GLaMP: A Grounded Language Model-Based Multi-Agent System for Long-Horizon Robotic Task Planning in Industrial Settings
HONGPENG CHEN, David Navarro-Alarcon, PAI ZHENG
AI summary
Problem
Long-horizon industrial robotic planning struggles with predicate drift, symbolic-physical misalignment, and poor error recovery in open-loop pipelines. Existing methods lack reliable mechanisms to maintain consistency across complex, multi-step assembly tasks.
Approach
GLaMP uses a vision-language model to extract hierarchical task graphs from manuals, a perception agent to continuously ground real-time observations into PDDL predicates, and an LLM to compile reactive behavior trees with tiered recovery strategies for online error correction.
Key results
- Achieves 82–92% success rates across five industrial tasks
- Outperforms baselines by 5–20% in success rate with lower latency
- Ablation confirms task graphs, reactive trees, and upstream feedback are essential
- Enables typed failure classification and adaptive parameter regeneration to prevent predicate drift
Why it matters
Provides a reliable, interpretable planning paradigm for industrial automation, enabling language-driven robots to execute complex, long-horizon assembly tasks with minimal human intervention.
Abstract
This paper proposes GLaMP, a grounded language model–based multi-agent system for long-horizon robotic task planning in industrial settings.
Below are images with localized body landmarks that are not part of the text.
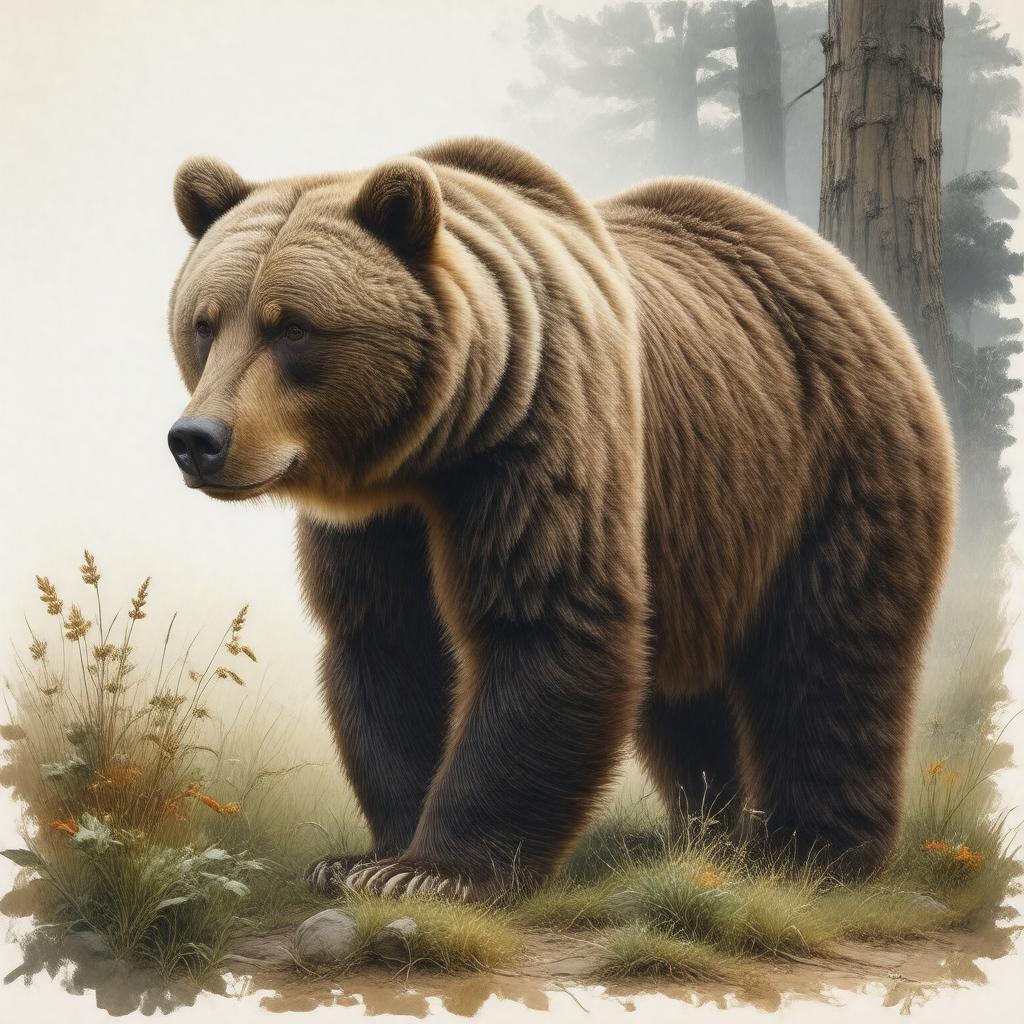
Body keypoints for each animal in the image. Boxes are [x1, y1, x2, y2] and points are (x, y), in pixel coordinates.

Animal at [166, 137, 956, 900]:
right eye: (204, 323)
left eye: (294, 328)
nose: (198, 439)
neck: (436, 449)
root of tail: (841, 270)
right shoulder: (377, 524)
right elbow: (388, 645)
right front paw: (364, 856)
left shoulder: (542, 433)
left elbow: (546, 619)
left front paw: (434, 870)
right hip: (702, 530)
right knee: (685, 698)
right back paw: (711, 835)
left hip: (830, 469)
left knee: (830, 659)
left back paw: (813, 852)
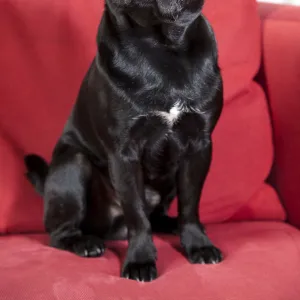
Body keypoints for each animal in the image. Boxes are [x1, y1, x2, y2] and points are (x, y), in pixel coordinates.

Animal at [25, 0, 223, 282]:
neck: (158, 43)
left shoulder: (198, 148)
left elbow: (190, 204)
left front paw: (198, 244)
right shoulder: (124, 154)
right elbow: (137, 215)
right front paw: (140, 260)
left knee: (158, 215)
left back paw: (170, 225)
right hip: (73, 165)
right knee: (60, 232)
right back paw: (84, 243)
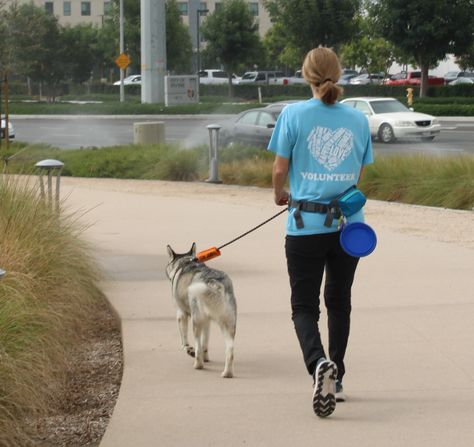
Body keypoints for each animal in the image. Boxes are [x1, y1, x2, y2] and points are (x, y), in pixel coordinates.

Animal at [165, 245, 237, 378]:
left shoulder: (181, 314)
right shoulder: (207, 321)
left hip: (196, 321)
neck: (186, 261)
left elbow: (184, 339)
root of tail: (214, 283)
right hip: (228, 324)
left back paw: (198, 365)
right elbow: (206, 342)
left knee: (198, 346)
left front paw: (188, 349)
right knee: (230, 350)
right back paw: (227, 373)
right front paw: (206, 357)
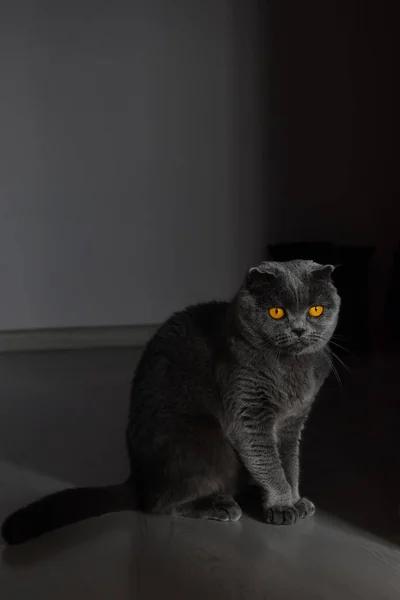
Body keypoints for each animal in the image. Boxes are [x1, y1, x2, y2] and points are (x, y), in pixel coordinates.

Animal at [1, 258, 340, 544]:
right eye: (277, 312)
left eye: (316, 310)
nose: (299, 330)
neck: (293, 368)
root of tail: (138, 479)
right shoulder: (249, 414)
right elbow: (268, 462)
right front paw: (282, 505)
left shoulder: (292, 421)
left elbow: (289, 462)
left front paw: (294, 498)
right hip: (201, 437)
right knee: (161, 504)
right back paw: (219, 505)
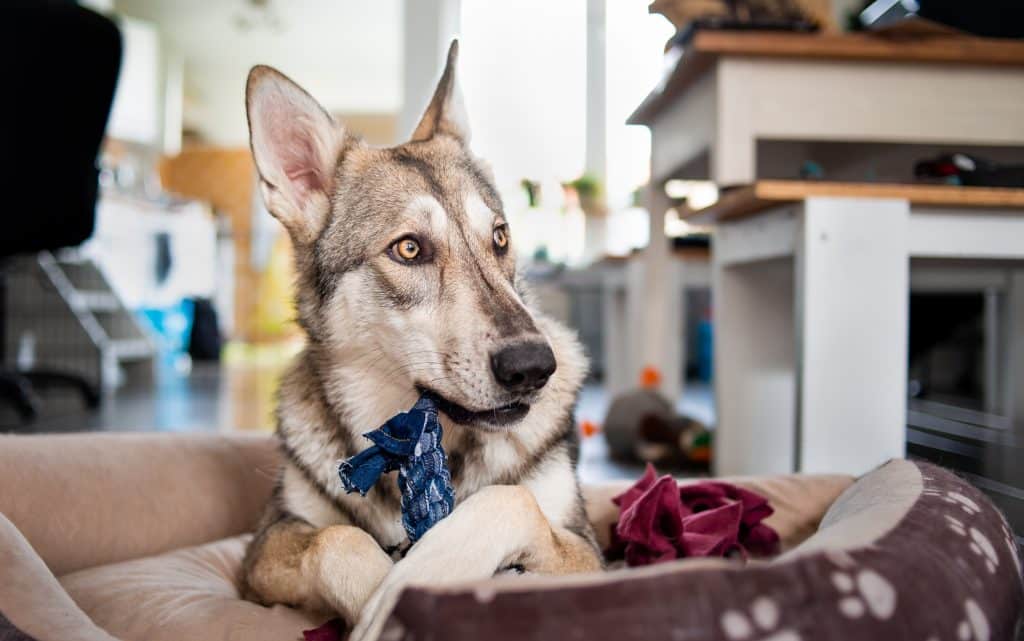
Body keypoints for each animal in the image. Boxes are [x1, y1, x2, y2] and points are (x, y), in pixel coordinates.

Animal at [240, 41, 602, 638]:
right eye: (409, 249)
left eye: (500, 238)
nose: (534, 367)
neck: (409, 445)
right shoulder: (263, 546)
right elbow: (338, 539)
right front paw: (386, 603)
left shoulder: (589, 554)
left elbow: (508, 500)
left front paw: (418, 580)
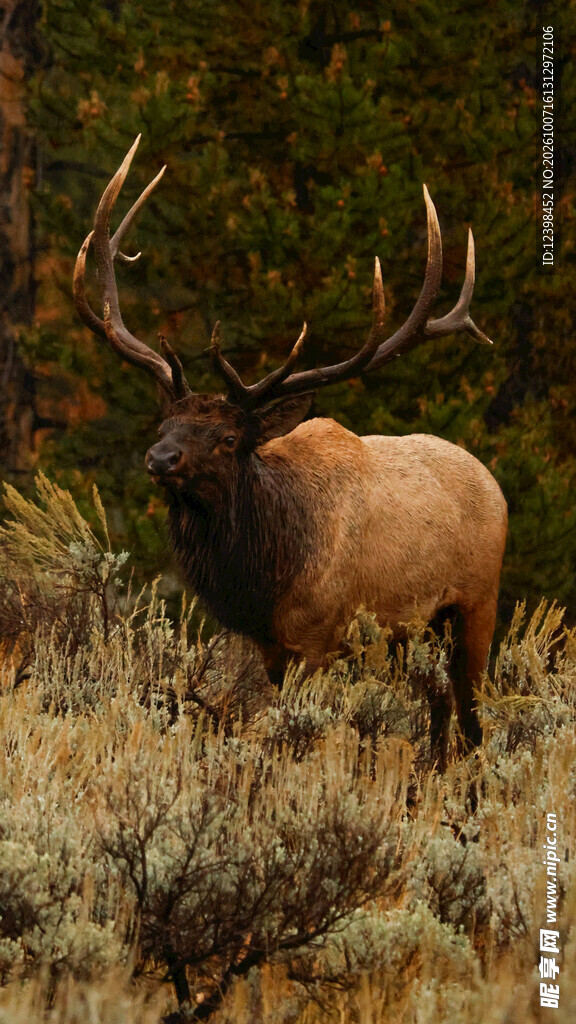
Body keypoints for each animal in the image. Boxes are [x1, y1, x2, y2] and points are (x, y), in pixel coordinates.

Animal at [74, 136, 507, 767]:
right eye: (165, 423)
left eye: (229, 439)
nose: (160, 461)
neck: (260, 579)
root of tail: (494, 485)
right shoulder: (273, 647)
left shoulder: (316, 638)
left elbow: (299, 735)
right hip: (414, 632)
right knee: (439, 707)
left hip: (476, 602)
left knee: (473, 716)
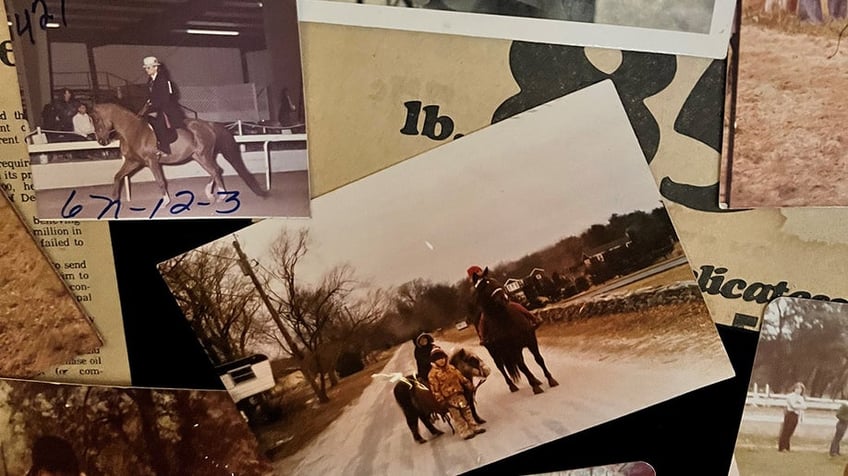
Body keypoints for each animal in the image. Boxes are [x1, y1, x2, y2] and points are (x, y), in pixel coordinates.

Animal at [89, 102, 268, 205]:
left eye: (96, 120)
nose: (101, 141)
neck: (134, 130)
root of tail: (210, 124)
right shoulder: (133, 161)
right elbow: (118, 176)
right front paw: (114, 200)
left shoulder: (152, 161)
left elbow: (160, 181)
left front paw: (165, 201)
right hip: (198, 156)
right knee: (216, 171)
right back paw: (210, 194)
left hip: (203, 155)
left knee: (216, 170)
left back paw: (221, 196)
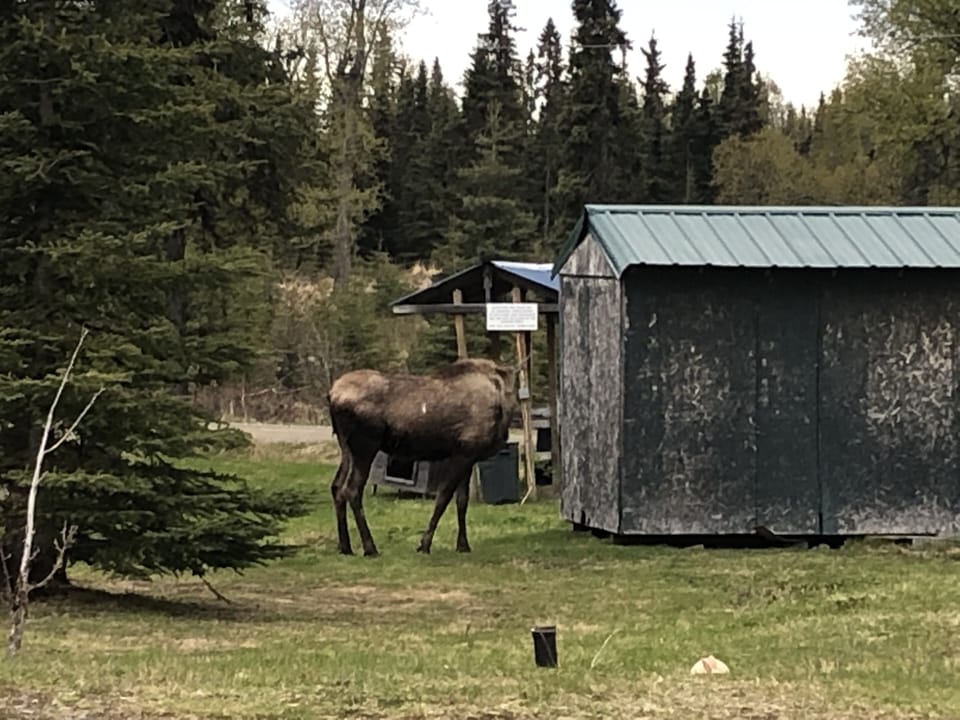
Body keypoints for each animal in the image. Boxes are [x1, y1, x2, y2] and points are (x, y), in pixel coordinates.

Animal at [326, 358, 520, 556]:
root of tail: (332, 395)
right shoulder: (462, 454)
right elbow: (443, 498)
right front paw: (424, 544)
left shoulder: (468, 458)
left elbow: (462, 501)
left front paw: (463, 545)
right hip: (365, 447)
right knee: (352, 489)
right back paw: (370, 547)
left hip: (346, 450)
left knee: (337, 487)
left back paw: (345, 546)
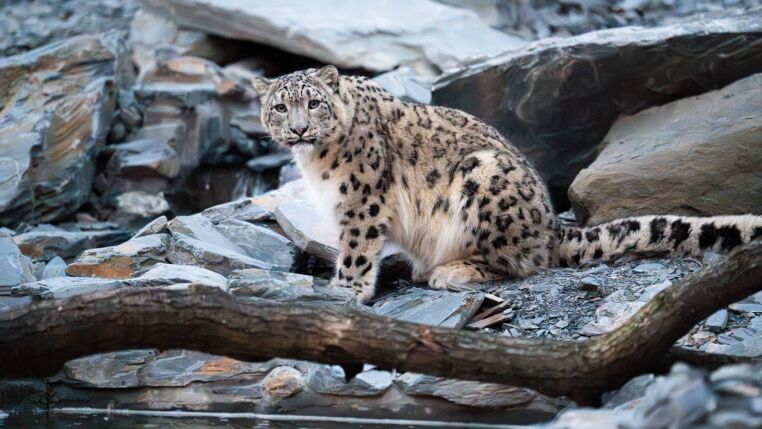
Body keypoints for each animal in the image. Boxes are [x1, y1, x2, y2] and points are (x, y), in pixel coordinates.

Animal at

GLaMP uses a vision- language model (VLM) agent to infer a hierarchical task graph from manuals, grounds multimodal observations into planning domain definition language (PDDL) predicates to maintain symbolic consistency, and employs an large language model (LLM) behavior-tree planner for interpretable plan generation and execution. Typed-symbolic feedback enables failure-aware re-grounding and fallback replanning. Experiments on five industrial tasks show that GLaMP consistently outperforms representative baselines in success rate, planning latency, and execution time.